Work item: Convert the data below into a Markdown table with the columns Row and Text, putting one line per row with its number and skipping blank lines. Leave the pictures out of the table.

Record excerpts:
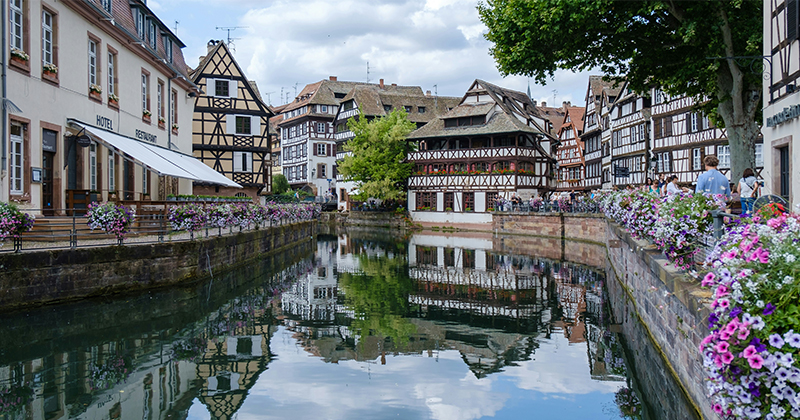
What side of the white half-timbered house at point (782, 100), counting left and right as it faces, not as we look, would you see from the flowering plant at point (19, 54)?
front

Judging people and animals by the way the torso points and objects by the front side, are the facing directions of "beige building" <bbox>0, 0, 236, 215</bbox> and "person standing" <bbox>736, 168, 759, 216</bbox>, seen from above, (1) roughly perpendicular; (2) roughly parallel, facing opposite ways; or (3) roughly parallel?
roughly perpendicular

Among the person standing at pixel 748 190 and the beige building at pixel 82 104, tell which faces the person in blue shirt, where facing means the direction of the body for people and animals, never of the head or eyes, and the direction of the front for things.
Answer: the beige building

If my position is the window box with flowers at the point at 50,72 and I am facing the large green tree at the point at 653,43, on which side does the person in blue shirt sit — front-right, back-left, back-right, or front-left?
front-right

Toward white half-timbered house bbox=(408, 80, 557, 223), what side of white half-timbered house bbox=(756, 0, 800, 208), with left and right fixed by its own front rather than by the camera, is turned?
right

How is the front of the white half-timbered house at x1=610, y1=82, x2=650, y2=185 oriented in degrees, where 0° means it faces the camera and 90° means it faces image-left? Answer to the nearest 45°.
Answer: approximately 45°

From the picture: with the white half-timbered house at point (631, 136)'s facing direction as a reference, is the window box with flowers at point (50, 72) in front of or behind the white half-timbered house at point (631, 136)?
in front

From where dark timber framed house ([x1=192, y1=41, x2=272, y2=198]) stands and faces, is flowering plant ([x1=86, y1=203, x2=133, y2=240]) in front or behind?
in front

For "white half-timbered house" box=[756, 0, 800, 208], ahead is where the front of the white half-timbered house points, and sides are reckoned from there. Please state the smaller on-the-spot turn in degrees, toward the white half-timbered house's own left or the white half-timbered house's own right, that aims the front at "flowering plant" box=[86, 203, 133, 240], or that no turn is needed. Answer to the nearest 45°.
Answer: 0° — it already faces it

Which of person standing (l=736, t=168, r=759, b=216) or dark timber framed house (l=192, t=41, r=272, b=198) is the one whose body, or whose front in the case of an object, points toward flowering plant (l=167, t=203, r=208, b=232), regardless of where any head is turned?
the dark timber framed house

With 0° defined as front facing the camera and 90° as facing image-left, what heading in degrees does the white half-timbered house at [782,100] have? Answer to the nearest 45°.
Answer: approximately 45°

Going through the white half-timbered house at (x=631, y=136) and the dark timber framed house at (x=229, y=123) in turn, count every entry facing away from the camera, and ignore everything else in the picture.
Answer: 0

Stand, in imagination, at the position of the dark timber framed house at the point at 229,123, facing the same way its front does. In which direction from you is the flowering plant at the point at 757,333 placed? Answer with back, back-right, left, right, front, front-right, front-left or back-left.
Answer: front
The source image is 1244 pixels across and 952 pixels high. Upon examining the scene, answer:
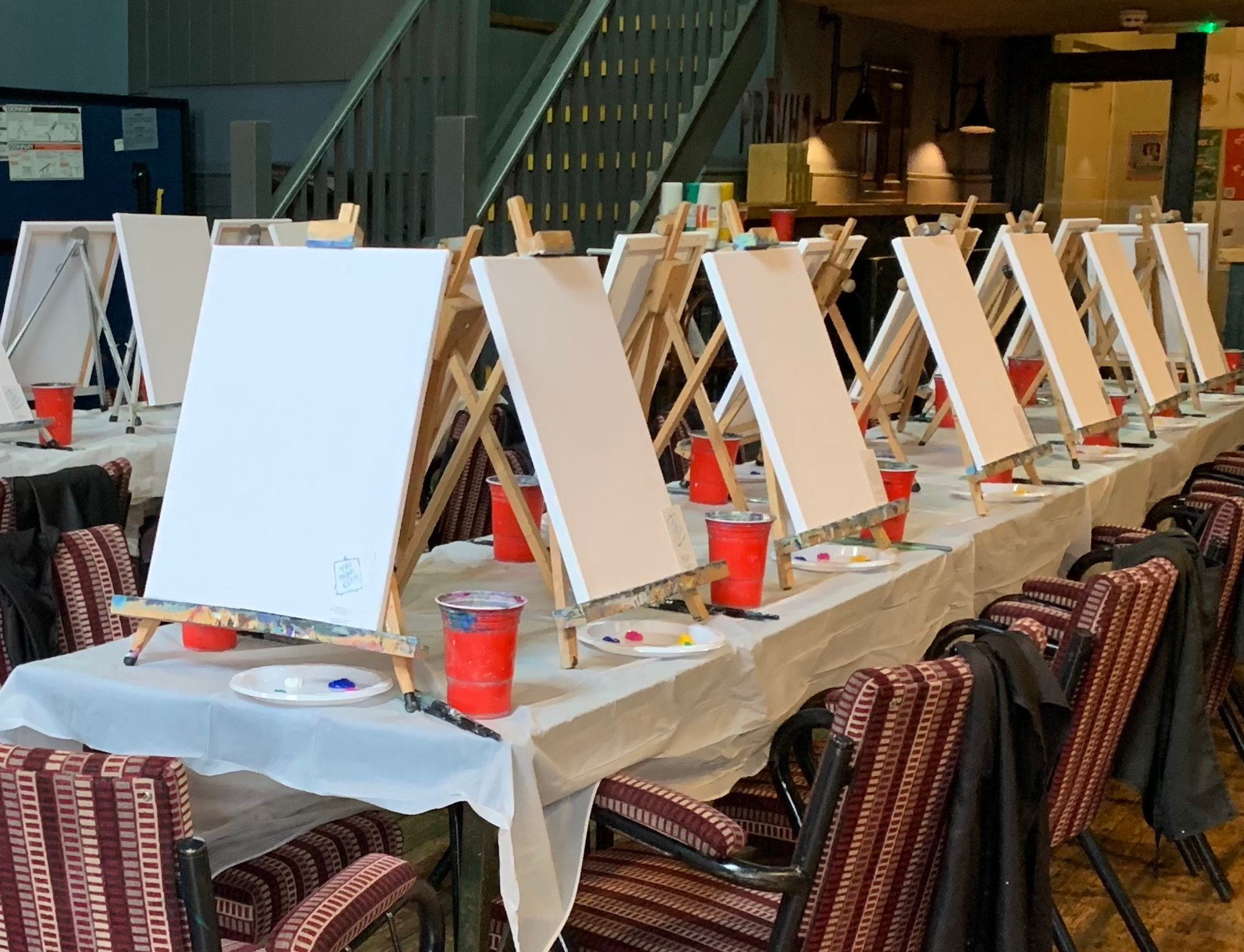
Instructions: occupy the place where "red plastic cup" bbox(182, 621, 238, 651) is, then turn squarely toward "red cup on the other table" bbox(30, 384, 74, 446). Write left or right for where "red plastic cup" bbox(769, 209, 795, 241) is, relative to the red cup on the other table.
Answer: right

Response area:
| Row | Text |
|---|---|
| 1 | What side of the white half-timbered house at point (782, 100), counting left and right as it faces, not as we look, would you see from the flowering plant at point (19, 54)? |
| 2 | front |
| 3 | Judging people and animals by the way the torso points and objects by the front side, are the facing directions of "beige building" <bbox>0, 0, 236, 215</bbox> and "person standing" <bbox>736, 168, 759, 216</bbox>, seen from above, (1) roughly perpendicular; (2) roughly parallel, facing opposite ways; or (3) roughly parallel? |
| 4 | roughly perpendicular |
| 5 | Among the person standing at pixel 748 190 and the beige building at pixel 82 104, tell which faces the person in blue shirt, where facing means the direction of the body for people and animals, never of the head or eyes, and the direction of the front for things. |
| 6 | Answer: the beige building |
| 7 | If my position is the window box with flowers at the point at 50,72 and I am facing the large green tree at the point at 653,43, on which side does the person in blue shirt sit — front-right, back-left, back-right, or front-left? |
| 8 | front-right |
| 9 | Toward white half-timbered house bbox=(408, 80, 557, 223), what side of white half-timbered house bbox=(756, 0, 800, 208), with left and right fixed by its own front rather than by the camera, is turned? |
| 10 | right |
| 11 | How is the front of the white half-timbered house at x1=610, y1=82, x2=650, y2=185 oriented in degrees, where 0° means it faces the camera and 90° means it faces image-left? Answer to the nearest 45°. |
| 12 | Answer: approximately 45° |
| 13 | From the picture: with the white half-timbered house at point (631, 136)'s facing direction as a reference, is the window box with flowers at point (50, 72) in front of or behind the white half-timbered house at point (631, 136)? |
| 14 | in front |
| 15 | From where dark timber framed house ([x1=192, y1=41, x2=272, y2=198]) stands and faces, is flowering plant ([x1=86, y1=203, x2=133, y2=240]) in front or behind? |
| 16 | in front |
| 17 | For "white half-timbered house" box=[756, 0, 800, 208], ahead is where the front of the white half-timbered house points, and sides are reckoned from there. Please state the smaller on-the-spot turn in degrees, toward the white half-timbered house's own left or the white half-timbered house's own right, that aims the front at "flowering plant" box=[86, 203, 133, 240], or that no turn is needed. Answer to the nearest 45°. |
| 18 | Answer: 0° — it already faces it |
| 19 | Which of person standing (l=736, t=168, r=759, b=216) or dark timber framed house (l=192, t=41, r=272, b=198) is the one whose body, or whose front in the case of an object, points toward flowering plant (l=167, t=203, r=208, b=232), regardless of where any head is turned? |
| 20 | the dark timber framed house |
| 21 | With 0° defined as front facing the camera and 90° as facing image-left, what heading in degrees does the white half-timbered house at [782,100] have? Answer to the nearest 45°. |
| 22 | Answer: approximately 45° |
| 23 | Going through the white half-timbered house at (x=631, y=136) and the dark timber framed house at (x=229, y=123) in turn, count every entry facing away from the camera, and ignore everything else in the picture. |
| 24 | Answer: 0 |
| 25 | Stand, in imagination, at the position of the dark timber framed house at the point at 229,123, facing the same way its front does. In which direction from you is the flowering plant at the point at 757,333 placed? Answer with back, back-right, left, right, front, front-right, front-left or back-left. |
| 26 | Answer: front |
| 27 | The source image is 1244 pixels across and 952 pixels high. Upon examining the scene, answer: |
| 28 | Instructions: occupy the place where "red plastic cup" bbox(182, 621, 238, 651) is, then turn squarely toward "red cup on the other table" bbox(30, 384, 74, 446). Write left or right for where "red plastic cup" bbox(769, 209, 795, 241) is, relative to the red cup on the other table. |
| 29 | Answer: right |